As described earlier, care should be taken to clean up user
input before it is used in SQL queries in order to fend against SQL injection
attacks. Unfortunately, similar techniques can be used by malicious users to
perform other actions. At the very least these can be a nuisance, but there is
potential to perform actions that mislead your website's other users, make it
easier to launch cross-site scripting attacks or to launch fishing attempts.
Any user input that is gathered by a web application and then
redisplayed on a web page should be cleansed before it is displayed on that web
page. In particular, care should be taken to remove all of the HTML tags that
a user may have entered or, alternatively, all HTML mark-ups should be removed
except for a few "safe" tags, such as bold and italics tags and
paragraph formatting tags. Particular care should be taken to remove
<script> tags entered by the user. Failure to remove script tags will
allow a malicious user to run JavaScripts within pages that display their
input. This is a particular problem on websites where one user's input is
viewable by many people, such as on bulletin boards and discussion forums. At
the very least they might cause annoying JavaScript alert windows to appear
when someone views a page containing their script input. They could, however,
potentially make use of the JavaScript document.location method to cause the
user's browser to automatically go to a different URL when they visit your
website.
To remove all HTML tags from user input, a regular
expression substitution can be used, such as the one shown in the function
below.
Function stripHTMLtags(HTMLstring)
Set RegularExpressionObject = New RegExp
With RegularExpressionObject
.Pattern = "<[^>]+>"
.IgnoreCase = True
.Global = True
End With
stripHTMLtags =RegularExpressionObject.Replace(HTMLstring, "")

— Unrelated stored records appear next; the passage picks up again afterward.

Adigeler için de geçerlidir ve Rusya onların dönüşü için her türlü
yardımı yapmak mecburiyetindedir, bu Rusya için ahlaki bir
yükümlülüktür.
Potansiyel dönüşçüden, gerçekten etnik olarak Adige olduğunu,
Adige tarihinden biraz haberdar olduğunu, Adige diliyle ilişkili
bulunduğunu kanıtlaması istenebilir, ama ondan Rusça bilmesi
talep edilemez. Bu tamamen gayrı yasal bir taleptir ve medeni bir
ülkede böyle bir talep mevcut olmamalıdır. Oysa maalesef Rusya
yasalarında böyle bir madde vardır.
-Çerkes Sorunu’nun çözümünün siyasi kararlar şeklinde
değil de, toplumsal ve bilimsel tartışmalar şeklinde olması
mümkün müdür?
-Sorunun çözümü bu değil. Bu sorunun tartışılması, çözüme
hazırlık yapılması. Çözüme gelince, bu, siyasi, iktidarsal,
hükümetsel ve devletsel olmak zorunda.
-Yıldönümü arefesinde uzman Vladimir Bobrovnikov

Set RegularExpressionObject = nothing
End Function
Alternatively, the user's input can be converted using the
Server.HTMLEncode method in classic ASP or the HTMLEncode method of the
HttpUtility class in the .NET Framework. This method would prevent any of the
user's inputted HTML from being interpreted by a web browser.

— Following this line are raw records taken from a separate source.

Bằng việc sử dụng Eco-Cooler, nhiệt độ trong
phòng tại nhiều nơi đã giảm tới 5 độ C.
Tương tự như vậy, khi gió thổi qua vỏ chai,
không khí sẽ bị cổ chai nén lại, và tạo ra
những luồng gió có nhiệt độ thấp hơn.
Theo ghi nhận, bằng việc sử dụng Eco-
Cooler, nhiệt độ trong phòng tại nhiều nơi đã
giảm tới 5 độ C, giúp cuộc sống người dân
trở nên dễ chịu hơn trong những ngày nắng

See the ASPAlliance articles http://authors.aspalliance.com/brettb/VBScriptRegularExpressions.asp
and http://aspalliance.com/555 for
further information about using Regular Expressions in ASP. Regular
Expressions are also available in ASP.NET through the
System.Text.RegularExpressions namespace.
A safer alternative to allowing users to enter HTML is to
permit them to use the Bulletin Board Code (BBCode) text formatting system that
is commonly used on many web based bulletin boards. There are a number of ASP
scripts available that will safely convert BBCode formatting to HTML using ASP.